参考: zipの仕様書
zipはリトルエンディアンであるため先に出現するデータが下位バイトである。
なんの話
うちのjs製zip生成が吐いたzipをunzipするとutf8のファイル名が文字化けした。
具体的にはGeneral Purpose Bit Flag
のutf8のビットは既に立ててあるにもかかわらず、asciiとしてパースされてしまった。
比較
a/あああ
を作成し、js製zip生成でzipを作成、比較対象としてzip -r0DX
(再帰、圧縮0、ディレクトリエントリ抜き、拡張フィールド抜き)でzipを作成した。
diffをとったら二箇所違いがあった
Version Made By
作成した環境を記録する2Bのデータである。
下位バイトがPKZIPのバージョン、上位ビットが作成したOSを表す。
js製zip生成では0x000a
、zip -r0DXは0x031e
であった。
作成OSについては仕様書4.4.2.2に記載があり、0x00
はMS-DOS、0x03
はUNIXである
後方互換性について考えると、ここで下位バイトがあまり意味を持たないことは容易に想像できる。
試しに0x03
を0x00
に変えたところ、文字化けが再現した。
作成OSのデータが解凍時の挙動に影響を与えていたことがわかる。
解凍できたは良いものの、解凍したファイルから再びzip -r0DX
しようとしたところPermission Deniedで止まった。
どうやら解凍時に正しい権限設定がなされていないようである。
External File Attributes
作成OSによりプロトコルの異なる4Bのデータである。
js製zip生成では0x00000000
、zip -r0DXは0x81a40000
であった。
調べたところ以下が当たった。
どうやら上位16bitは"ls -la
で見る権限のやつ"、"chmodでよく入れるあの数字"らしい。
フォーマットはglibcのbits/stat.h
に記載されているとのこと。
要点を抜粋する
/* Encoding of the file mode. */
#define __S_IFMT 0170000 /* These bits determine file type. */
/* File types. */
#define __S_IFDIR 0040000 /* Directory. */
#define __S_IFCHR 0020000 /* Character device. */
#define __S_IFBLK 0060000 /* Block device. */
#define __S_IFREG 0100000 /* Regular file. */
#define __S_IFIFO 0010000 /* FIFO. */
#define __S_IFLNK 0120000 /* Symbolic link. */
#define __S_IFSOCK 0140000 /* Socket. */
/* POSIX.1b objects. Note that these macros always evaluate to zero. But
they do it by enforcing the correct use of the macros. */
#define __S_TYPEISMQ(buf) ((buf)->st_mode - (buf)->st_mode)

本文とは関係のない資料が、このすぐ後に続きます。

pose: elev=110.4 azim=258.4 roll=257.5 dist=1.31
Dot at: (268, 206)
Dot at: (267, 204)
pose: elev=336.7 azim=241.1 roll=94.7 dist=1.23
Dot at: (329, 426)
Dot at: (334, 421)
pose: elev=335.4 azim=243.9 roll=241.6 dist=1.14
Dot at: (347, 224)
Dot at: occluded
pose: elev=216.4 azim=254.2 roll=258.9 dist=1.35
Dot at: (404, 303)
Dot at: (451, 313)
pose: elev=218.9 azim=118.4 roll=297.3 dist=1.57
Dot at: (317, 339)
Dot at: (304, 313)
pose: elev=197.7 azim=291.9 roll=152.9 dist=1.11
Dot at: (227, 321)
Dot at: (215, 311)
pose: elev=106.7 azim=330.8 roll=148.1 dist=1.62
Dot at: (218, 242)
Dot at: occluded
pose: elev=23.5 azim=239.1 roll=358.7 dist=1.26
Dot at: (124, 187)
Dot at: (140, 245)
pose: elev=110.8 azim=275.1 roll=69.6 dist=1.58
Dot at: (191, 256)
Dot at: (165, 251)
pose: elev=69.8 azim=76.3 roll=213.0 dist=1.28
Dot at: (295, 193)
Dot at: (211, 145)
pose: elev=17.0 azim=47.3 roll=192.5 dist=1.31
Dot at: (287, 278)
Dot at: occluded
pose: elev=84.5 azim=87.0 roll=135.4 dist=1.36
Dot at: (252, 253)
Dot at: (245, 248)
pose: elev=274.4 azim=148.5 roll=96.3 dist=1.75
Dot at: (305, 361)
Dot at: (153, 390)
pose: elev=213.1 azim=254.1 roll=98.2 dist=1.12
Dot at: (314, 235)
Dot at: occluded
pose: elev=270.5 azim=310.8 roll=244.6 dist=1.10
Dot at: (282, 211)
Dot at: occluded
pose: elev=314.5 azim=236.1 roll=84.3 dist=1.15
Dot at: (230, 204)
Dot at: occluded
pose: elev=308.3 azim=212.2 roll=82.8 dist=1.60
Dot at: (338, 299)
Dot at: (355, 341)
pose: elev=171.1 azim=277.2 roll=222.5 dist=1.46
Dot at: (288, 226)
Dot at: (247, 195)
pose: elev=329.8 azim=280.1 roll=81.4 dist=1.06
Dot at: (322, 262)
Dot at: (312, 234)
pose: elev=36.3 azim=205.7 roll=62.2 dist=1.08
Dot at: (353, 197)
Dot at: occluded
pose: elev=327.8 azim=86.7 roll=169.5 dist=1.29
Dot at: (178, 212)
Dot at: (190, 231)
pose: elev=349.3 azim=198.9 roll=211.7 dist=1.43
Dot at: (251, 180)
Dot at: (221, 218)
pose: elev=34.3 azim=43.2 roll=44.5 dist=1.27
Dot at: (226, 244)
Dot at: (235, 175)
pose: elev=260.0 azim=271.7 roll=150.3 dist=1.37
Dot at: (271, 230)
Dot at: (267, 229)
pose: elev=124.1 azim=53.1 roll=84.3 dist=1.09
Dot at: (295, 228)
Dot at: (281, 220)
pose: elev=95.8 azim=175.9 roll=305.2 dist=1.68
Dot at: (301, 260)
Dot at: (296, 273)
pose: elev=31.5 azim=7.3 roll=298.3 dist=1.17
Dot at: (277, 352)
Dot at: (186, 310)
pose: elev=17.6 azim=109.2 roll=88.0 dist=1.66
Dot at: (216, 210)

#define __S_TYPEISSEM(buf) ((buf)->st_mode - (buf)->st_mode)
#define __S_TYPEISSHM(buf) ((buf)->st_mode - (buf)->st_mode)
/* Protection bits. */
#define __S_ISUID 04000 /* Set user ID on execution. */
#define __S_ISGID 02000 /* Set group ID on execution. */
#define __S_ISVTX 01000 /* Save swapped text after use (sticky). */
#define __S_IREAD 0400 /* Read by owner. */
#define __S_IWRITE 0200 /* Write by owner. */
#define __S_IEXEC 0100 /* Execute by owner. */
頭の0は8進数を表す0なのでここで使われているビットはちょうど16bitである。
また、sys/stat.hには以下の記載もある
#define S_IRUSR __S_IREAD /* Read by owner. */
#define S_IWUSR __S_IWRITE /* Write by owner. */
#define S_IXUSR __S_IEXEC /* Execute by owner. */
/* Read, write, and execute by owner. */
#define S_IRWXU (__S_IREAD|__S_IWRITE|__S_IEXEC)
#ifdef __USE_MISC
# define S_IREAD S_IRUSR
# define S_IWRITE S_IWUSR
# define S_IEXEC S_IXUSR
#endif
#define S_IRGRP (S_IRUSR >> 3) /* Read by group. */
#define S_IWGRP (S_IWUSR >> 3) /* Write by group. */
#define S_IXGRP (S_IXUSR >> 3) /* Execute by group. */
/* Read, write, and execute by group. */
#define S_IRWXG (S_IRWXU >> 3)
#define S_IROTH (S_IRGRP >> 3) /* Read by others. */
#define S_IWOTH (S_IWGRP >> 3) /* Write by others. */
#define S_IXOTH (S_IXGRP >> 3) /* Execute by others. */
/* Read, write, and execute by others. */
#define S_IRWXO (S_IRWXG >> 3)
下位6bitについても確認が取れた。
0x81a40000
を読んでみる。
上位16bitを8進数に下すと0o100644
である。
上記を参照するとRegular File、権限が644ということになる。